米国ではインド出身の最高経営責任者(CEO)の活躍が目立っています。特にIT企業での存在感が大きく、マイクロソフト(MSFT)のサティア・ナデラ氏、グーグルと親会社アルファベット(GOOGL)のCEOを兼任するスンダル・ピチャイ氏、IBM(IBM)のアービンド・クリシュナ氏、アドビ(ADBE)のシャンタヌ・ナラヤン氏が代表格といえそうです。
偶然なのか必然なのか分かりませんが、4人はそろってインド南部の出身です。南部にはインドのシリコンバレーと称されるバンガロール(ベンガルール)があり、バンガロールには優秀な学生が集まる理工系の大学があります。
4人のうちマイクロソフトのナデラ氏はバンガロール北方のハイデラバードで生まれました。バンガロールの西でアラビア海に面したカルナカタ州のマニパル工科大学を卒業した後、米国に渡っています。

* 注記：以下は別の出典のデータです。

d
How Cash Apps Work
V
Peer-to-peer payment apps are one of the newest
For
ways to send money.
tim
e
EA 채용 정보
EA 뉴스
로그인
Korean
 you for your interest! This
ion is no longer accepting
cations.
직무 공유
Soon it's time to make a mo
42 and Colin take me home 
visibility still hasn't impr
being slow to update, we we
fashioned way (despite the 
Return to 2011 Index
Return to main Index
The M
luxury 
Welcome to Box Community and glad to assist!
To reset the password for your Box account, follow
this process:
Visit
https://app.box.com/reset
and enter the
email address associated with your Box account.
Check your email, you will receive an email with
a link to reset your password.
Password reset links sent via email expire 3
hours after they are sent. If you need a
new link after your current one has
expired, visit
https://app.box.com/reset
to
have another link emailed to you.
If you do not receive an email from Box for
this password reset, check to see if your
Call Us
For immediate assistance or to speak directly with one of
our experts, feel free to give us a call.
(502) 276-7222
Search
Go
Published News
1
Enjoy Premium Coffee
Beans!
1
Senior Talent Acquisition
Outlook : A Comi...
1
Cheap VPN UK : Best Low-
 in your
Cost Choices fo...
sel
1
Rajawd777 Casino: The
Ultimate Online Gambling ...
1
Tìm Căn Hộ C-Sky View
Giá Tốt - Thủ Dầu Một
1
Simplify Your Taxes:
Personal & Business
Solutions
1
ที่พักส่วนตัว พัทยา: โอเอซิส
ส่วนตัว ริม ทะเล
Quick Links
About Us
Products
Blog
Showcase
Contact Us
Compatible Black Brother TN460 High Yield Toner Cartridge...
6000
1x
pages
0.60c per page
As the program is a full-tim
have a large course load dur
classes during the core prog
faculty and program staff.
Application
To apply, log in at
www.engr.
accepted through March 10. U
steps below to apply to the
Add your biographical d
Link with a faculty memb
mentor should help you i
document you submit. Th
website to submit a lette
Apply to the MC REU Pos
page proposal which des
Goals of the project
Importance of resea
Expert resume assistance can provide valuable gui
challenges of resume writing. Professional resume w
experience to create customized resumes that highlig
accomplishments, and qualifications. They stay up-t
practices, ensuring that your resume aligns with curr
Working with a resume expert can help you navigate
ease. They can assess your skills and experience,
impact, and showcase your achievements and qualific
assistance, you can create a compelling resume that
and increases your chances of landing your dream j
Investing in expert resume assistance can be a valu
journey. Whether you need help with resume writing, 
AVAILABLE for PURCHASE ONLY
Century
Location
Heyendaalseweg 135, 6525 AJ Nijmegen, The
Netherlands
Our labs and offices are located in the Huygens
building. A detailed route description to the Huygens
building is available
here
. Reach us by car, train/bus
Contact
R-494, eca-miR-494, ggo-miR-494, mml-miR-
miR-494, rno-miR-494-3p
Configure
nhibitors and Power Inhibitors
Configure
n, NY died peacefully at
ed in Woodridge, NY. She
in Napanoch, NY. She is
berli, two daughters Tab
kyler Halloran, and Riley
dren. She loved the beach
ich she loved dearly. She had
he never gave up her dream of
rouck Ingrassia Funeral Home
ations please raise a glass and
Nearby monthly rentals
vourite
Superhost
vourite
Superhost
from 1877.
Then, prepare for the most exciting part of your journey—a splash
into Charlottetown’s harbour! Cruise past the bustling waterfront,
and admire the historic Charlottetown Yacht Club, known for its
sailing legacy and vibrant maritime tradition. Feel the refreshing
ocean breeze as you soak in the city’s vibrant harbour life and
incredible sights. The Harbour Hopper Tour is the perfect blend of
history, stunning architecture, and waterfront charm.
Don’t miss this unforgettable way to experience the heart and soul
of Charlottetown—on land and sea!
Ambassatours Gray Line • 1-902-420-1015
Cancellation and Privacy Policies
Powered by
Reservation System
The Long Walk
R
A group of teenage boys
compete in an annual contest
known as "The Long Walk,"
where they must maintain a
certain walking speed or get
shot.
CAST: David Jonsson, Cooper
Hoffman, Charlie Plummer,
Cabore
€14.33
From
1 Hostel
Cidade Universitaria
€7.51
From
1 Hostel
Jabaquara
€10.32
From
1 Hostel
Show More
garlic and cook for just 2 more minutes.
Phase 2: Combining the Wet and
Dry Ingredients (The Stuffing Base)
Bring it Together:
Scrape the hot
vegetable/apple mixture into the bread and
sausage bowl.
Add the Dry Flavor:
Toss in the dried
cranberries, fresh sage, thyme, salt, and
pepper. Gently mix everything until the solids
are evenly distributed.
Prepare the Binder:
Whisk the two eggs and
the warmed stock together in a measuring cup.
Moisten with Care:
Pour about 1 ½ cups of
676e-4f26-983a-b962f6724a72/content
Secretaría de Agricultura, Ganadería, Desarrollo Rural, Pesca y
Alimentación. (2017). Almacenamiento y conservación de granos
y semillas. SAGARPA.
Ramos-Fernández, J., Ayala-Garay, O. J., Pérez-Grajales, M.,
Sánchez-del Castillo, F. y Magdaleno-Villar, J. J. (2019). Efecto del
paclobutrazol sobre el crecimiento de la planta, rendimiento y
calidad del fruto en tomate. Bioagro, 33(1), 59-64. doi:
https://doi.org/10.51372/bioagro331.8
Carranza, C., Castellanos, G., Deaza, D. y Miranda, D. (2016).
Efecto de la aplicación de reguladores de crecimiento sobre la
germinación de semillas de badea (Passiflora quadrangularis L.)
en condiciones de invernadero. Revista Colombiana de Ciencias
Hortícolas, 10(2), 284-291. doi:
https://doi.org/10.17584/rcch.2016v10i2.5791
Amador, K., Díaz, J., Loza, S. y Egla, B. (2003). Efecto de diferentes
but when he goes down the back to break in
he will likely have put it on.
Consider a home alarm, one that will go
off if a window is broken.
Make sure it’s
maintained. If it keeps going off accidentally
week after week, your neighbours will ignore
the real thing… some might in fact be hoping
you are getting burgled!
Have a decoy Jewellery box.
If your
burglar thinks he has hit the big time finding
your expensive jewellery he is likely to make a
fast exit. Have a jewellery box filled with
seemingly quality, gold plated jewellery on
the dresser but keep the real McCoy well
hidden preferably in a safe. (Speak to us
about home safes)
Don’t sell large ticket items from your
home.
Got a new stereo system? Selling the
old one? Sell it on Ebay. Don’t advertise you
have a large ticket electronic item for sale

グーグルのピチャイ氏はバンガロールの南に位置するタミルナドゥ州マドゥライの出身で、タミル語を話す家庭で育ちました。それこそグーグルマップで調べてみると、マドゥライはバンガロールからほぼ真南に位置しています。ピチャイ氏は州都のチェンナイで中等教育を収めた後、西ベンガル州にあるインド工科大学カラグプル校で学位を取得しました。
IBMのクリシュナ氏はバンガロールの北東に位置するアンドラプラデシュ州の出身です。初等・中等教育はインド最南端のタミルナドゥ州や北インドのウッタラカンド州で受けています。大学はインド工科大学のカンプール校に通っていました。
アドビのナラヤン氏はマイクロソフトのナデラ氏と同じハイデラバードの出身です。市内のオスマニア大学で学位を取得した後に渡米し、カリフォルニア大学などで学んでいます。
4人の足跡の中心にバンガロール
4人の出身地や出身大学の足跡をたどると、バンガロールをぐるりと囲んでいることが分かります。インドのIT産業を先導してきたバンガロールの磁力が働いているかのような印象です。
このほかに大手IT企業のCEOでは、半導体メモリ―大手のマイクロン・テクノロジー(MU)のサンジェイ・メロートラ氏がインド出身です。イーロン・マスク氏が乗り込んでくるまでツイッターでCEOを務めていたパラグ・アグラワル氏もインド出身で、インド工科大学ボンベイ校を卒業しています。ただ、インドを南北に分けた場合、メロートラ氏とアグラワル氏はインド北部の出身ということになります。
インド南部出身の4人のCEOに話を戻すと、マイクロソフト、アルファベット、IBM、アドビはすべて生成人工知能(AI)に力を入れています。世界を変えていくようなIT企業だけに今はこの分野に力点を置いていると言えそうです。
マイクロソフト、オープンAIに最大100億ドル投資か
米国の新興企業、オープンAIが2022年11月にリリースした対話型AIの「ChatGPT(チャットGPT)」は世界に衝撃を与えました。自然でなめらかな文章を次々に生み出す能力に人々は驚愕し、新たな時代が幕を開けたと感じた人も多いと思います。
マイクロソフトは2019年にオープンAIに10億ドルを出資し、2021年にも追加投資を実行しています。さらに2023年1月には今後数年で数十億ドルを投資すると発表しました。報道では最大で100億ドルを投資するとも伝わっています。
生成AIはさまざまな領域で活用できそうです。すでにMicrosoft Officeの定額課金(サブスクリプション)サービスである「Microsoft 365」ではAI機能を組み込んだ「Microsoft 365 Copilot」が発表されており、顧客を交えた試験運用が進んでいます。
生成システム搭載の検索エンジンをリリース
ただ、オフィスソフトの分野はマイクロソフトの独壇場で、売上高に上乗せがあるかもしれませんが、生成AIの活用を通じて劣勢を挽回するような領域ではありません。このため市場の注目を集めたのは、マイクロソフトが自社の検索エンジン「Bing(ビング)」に生成システムのGPT-4を搭載した「新しいビング」をリリースしたことです。
検索エンジンの分野はグーグルが大きく分厚い壁として立ちはだかっています。デスクトップパソコンの検索エンジンでは、グーグルが世界シェアの9割近くを握り、ビングの市場シェアは1桁台にとどまっています。
マイクロソフトのナデラCEOは検索エンジンの分野について、「グーグルは800ポンド(1ポンドは約450グラム)のゴリラ」とユーモアを用いて形容しています。生成AIを搭載した「新しいビング」を武器に無敵のゴリラに挑み、シェアを引き上げる腹積もりのようです。